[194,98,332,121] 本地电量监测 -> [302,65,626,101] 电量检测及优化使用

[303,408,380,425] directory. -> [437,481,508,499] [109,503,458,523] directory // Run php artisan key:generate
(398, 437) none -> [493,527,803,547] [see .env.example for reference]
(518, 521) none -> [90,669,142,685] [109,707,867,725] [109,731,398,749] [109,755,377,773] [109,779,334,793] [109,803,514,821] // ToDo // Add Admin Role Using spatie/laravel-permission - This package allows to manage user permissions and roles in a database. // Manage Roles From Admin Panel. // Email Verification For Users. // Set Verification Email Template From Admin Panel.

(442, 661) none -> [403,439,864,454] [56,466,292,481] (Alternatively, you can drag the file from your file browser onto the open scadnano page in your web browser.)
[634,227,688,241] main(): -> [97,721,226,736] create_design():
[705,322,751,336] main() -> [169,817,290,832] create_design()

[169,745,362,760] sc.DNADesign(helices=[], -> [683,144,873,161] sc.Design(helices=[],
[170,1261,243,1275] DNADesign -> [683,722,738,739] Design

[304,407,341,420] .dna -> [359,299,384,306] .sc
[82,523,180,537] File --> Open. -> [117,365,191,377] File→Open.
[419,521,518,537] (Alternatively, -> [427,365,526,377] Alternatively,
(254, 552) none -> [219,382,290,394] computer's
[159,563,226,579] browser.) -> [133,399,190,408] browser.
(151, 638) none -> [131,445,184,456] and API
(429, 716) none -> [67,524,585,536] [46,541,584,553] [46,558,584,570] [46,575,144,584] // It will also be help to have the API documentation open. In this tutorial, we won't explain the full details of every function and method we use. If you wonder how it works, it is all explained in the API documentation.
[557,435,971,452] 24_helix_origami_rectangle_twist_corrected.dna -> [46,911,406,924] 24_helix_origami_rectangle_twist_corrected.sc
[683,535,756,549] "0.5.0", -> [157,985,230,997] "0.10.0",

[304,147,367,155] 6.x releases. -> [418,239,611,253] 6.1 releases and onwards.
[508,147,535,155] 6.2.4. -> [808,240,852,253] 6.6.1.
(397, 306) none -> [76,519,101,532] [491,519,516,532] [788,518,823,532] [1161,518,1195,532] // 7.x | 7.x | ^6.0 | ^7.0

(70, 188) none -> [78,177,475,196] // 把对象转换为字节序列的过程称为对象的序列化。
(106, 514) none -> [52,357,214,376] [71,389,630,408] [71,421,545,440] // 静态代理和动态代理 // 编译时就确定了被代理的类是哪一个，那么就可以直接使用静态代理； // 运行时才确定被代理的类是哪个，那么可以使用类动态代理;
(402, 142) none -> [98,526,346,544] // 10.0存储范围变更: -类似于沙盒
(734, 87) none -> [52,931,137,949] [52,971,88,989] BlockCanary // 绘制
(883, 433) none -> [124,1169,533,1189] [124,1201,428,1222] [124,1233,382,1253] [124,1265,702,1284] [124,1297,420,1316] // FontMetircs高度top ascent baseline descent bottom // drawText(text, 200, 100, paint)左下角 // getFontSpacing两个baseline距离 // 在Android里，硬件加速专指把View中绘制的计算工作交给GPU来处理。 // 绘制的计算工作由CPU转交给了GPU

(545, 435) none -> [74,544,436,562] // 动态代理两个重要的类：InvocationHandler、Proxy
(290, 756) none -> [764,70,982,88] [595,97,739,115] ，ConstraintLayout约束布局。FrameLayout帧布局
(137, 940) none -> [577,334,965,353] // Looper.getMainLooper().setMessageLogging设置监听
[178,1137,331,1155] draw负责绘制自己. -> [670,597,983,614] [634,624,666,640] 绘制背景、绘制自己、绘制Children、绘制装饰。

**EXERCISE GOAL:**
Which of the lines in the listing above include "DNADesign"? Report each of them.

**RESPONSE FOR THIS EXERCISE:**
[169,745,362,760] sc.DNADesign(helices=[], -> [683,144,873,161] sc.Design(helices=[],
[170,1261,243,1275] DNADesign -> [683,722,738,739] Design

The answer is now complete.